___ DATA FOR THE TASK ___

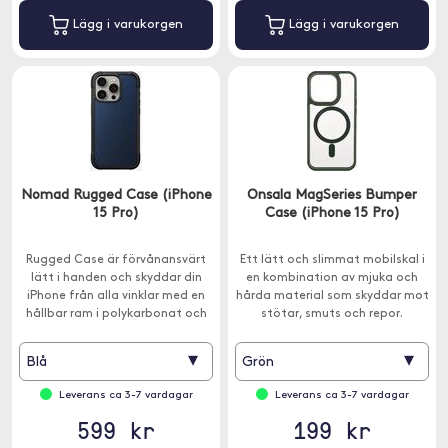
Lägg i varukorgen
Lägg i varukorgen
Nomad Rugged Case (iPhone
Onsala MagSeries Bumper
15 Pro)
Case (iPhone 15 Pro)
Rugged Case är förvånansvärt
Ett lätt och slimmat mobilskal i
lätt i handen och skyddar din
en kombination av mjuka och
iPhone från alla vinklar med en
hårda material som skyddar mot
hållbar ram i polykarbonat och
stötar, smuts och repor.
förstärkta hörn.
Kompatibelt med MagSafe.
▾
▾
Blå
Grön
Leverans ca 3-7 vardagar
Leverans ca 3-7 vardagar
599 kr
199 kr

___
___ DATA FOR THE TASK ___

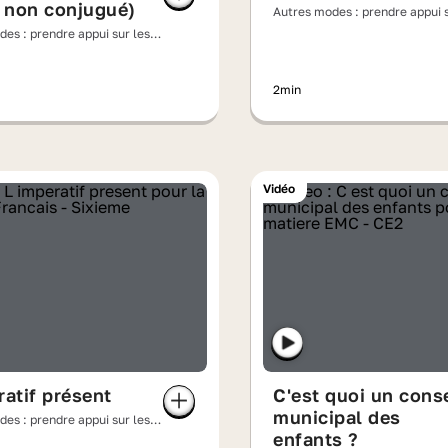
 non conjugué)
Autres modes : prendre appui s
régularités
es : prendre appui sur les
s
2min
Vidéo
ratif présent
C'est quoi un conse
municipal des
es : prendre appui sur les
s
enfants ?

___
___ DATA FOR THE TASK ___

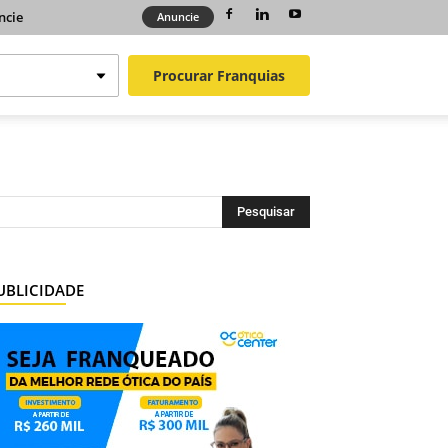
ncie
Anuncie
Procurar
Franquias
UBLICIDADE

___

PROBLEM TO WORK ON: From the records above, copy every line that includes the word "lätt".

PROBLEM SOLUTION:
Ett lätt och slimmat mobilskal i
lätt i handen och skyddar din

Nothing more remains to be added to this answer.